- TV icon Norman Lear died Tuesday at the age of 101.
- Lear is known best for creating landmark shows like "All in the Family" and "Sanford and Son."
TV writer and producer Norman Lear died on Tuesday aged 101.
Lear was behind some of the biggest TV shows of all time, including "All in the Family" and "Sanford and Son."
Lear died at his home in Los Angeles of natural causes, according to multiple reports and a statement posted on X, the platform formerly known as Twitter.
Along with his revolutionary storytelling that earned him six Primetime Emmy Awards, Lear was also a political activist who was a supporter of First Amendment rights and funded liberal and progressive causes for most of his professional career.
Lear was born in New Haven, Connecticut, in 1922. He attended Emerson College in Boston but dropped out to join the Air Force before World War II.
He is survived by his third wife, Lyn Davis, and six children.
Lear was a joke writer at the birth of television
Lear got into the entertainment business after service in World War II. He enlisted in the Air Force in 1942 and was a radio operator/gunner on bomber planes. He flew 52 combat missions and was discharged in 1945.
His first job after the war was in public relations. He got into production when he moved out to Los Angeles. Throughout the 1950s, he teamed with Ed Simmons, who was married to his first cousin Elaine, and the two submitted comedy sketches to TV shows at which time he also did everything from selling home furnishings to family photos door-to-door.
The duo's work was used for comedy routines by the likes of Martin and Lewis and Rowan and Martin. It led to Lear and Simmons being contracted by Dean Martin and Jerry Lewis for "The Colgate Comedy Hour" until 1953.
In 1958, Lear teamed with director Bud Yorkin, and the two formed Tandem Productions. With Yorkin, Lear got a crash course in feature films as he was either a writer, director, or producer on several movies (he received a best screenplay nomination at the Oscars for 1968's "Divorce American Style").
But TV was the future and Lear was instrumental in its explosion in popularity.
'All in the Family' launched a string of hits for Lear
In 1970, Tandem signed with CBS to make "All in the Family," and it would be the first of several shows by Lear that would touch on the racial, social, and cultural divide that was occurring in the US at the time of the Vietnam War.
The sitcom, which follows the life of Archie Bunker (Carroll O'Connor) and his family, would earn four best comedy series Emmys and a Peabody Award. The show focuses on the Bunkers, a working-class family in Queens whose narrow-minded patriarch, Archie, is prejudiced against pretty much everyone.
The show became groundbreaking for touching on issues never explored on television up to that point, including racism, homosexuality, antisemitism, and religion.
Lear would follow the success of "All in the Family" with more landmark TV shows that examined the social commentary of the time including "Sanford and Son," "Good Times," "The Jeffersons," and "One Day at a Time."

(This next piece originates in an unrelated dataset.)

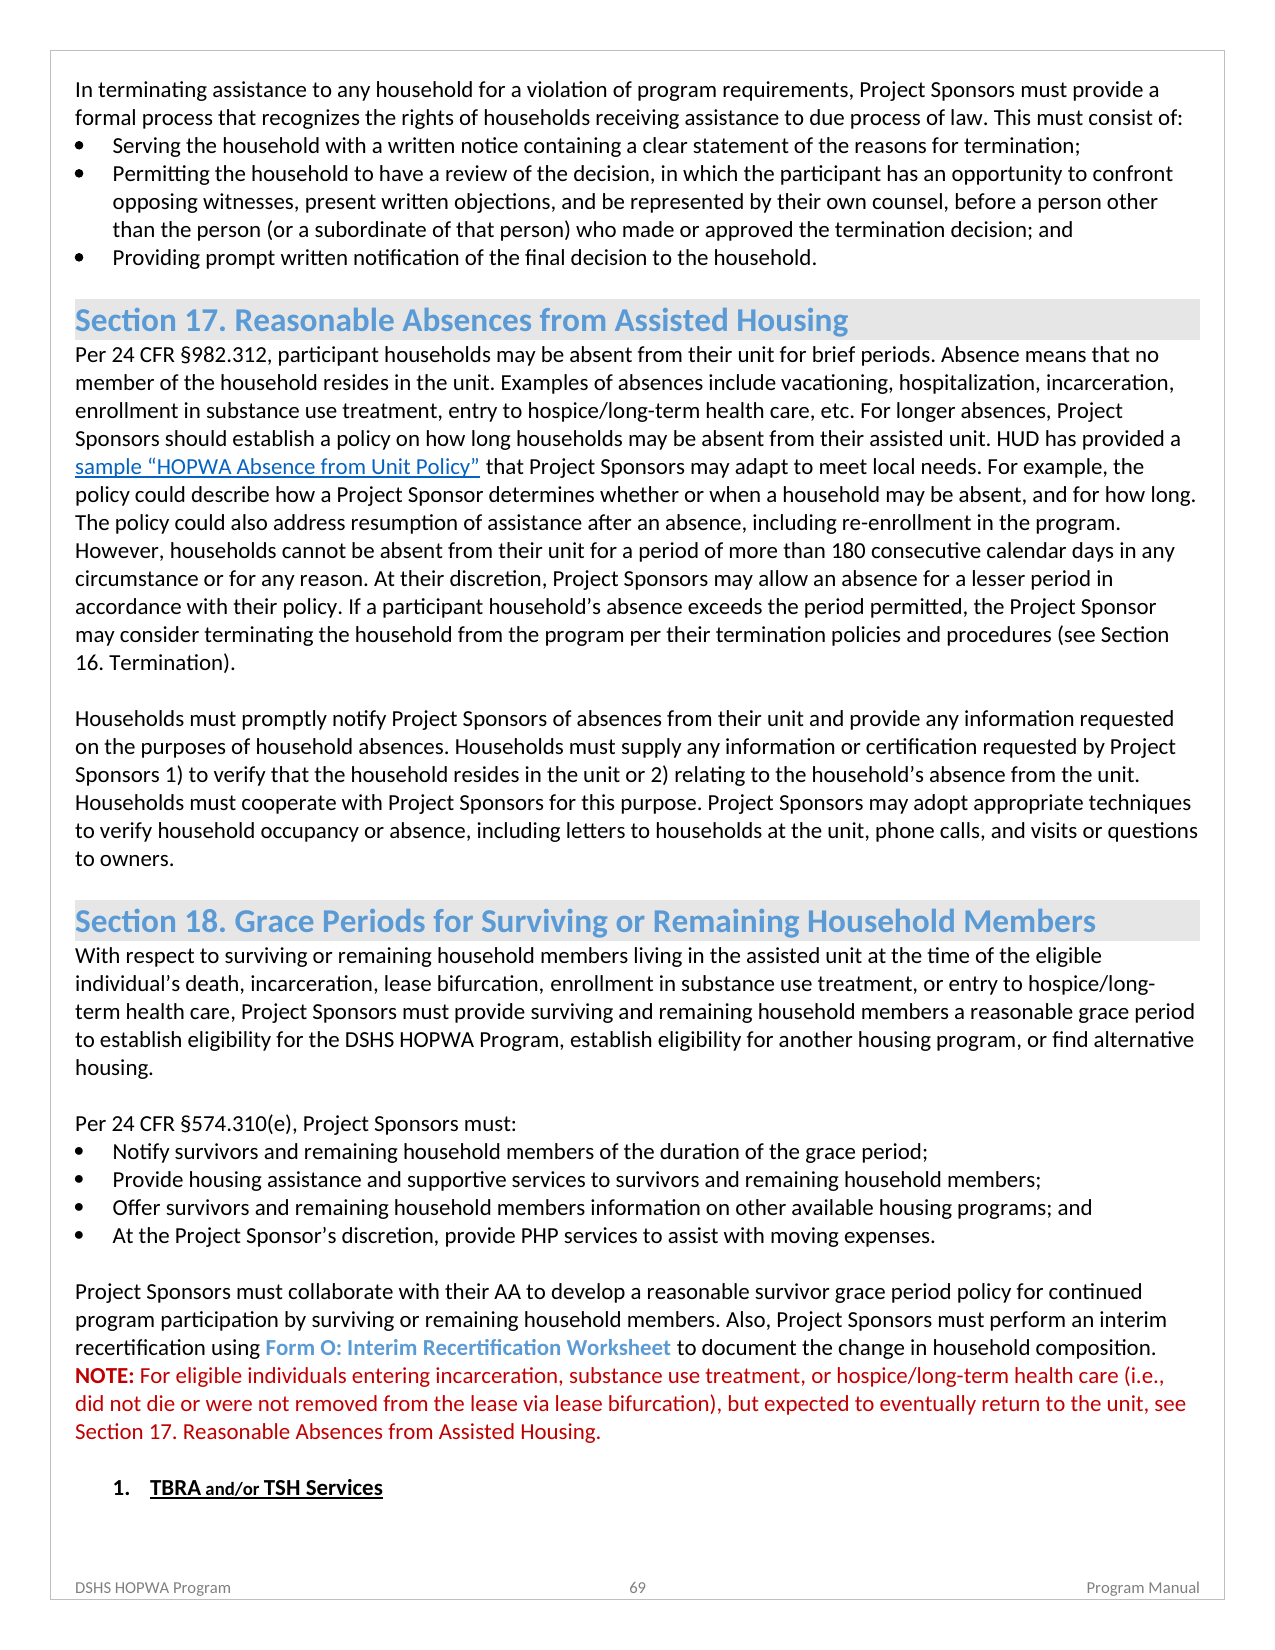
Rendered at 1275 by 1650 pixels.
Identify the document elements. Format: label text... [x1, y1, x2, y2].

Lear will also be remembered for his activism
While continuing to become a titan in television, Lear moved his focus to political activism.
As part of the "Malibu Mafia," a group of wealthy men in the entertainment business who donated money to liberal and progressive causes, Lear helped fund the failed presidential campaign of George McGovern in 1972 and the legal defense of Daniel Ellsberg, who released the Pentagon Papers. In 1981, Lear founded People for the American Way, a progressive advocacy organization formed to oppose the Christian Right.
In 2001, Lear and his wife Lyn grabbed headlines when they purchased one of the first published copies of the Declaration of Independence and took it on a tour around the country so people could see it.
In 2017, Lear was a recipient of the Kennedy Center Honors, which is given out annually to performers for their lifetime work in the arts.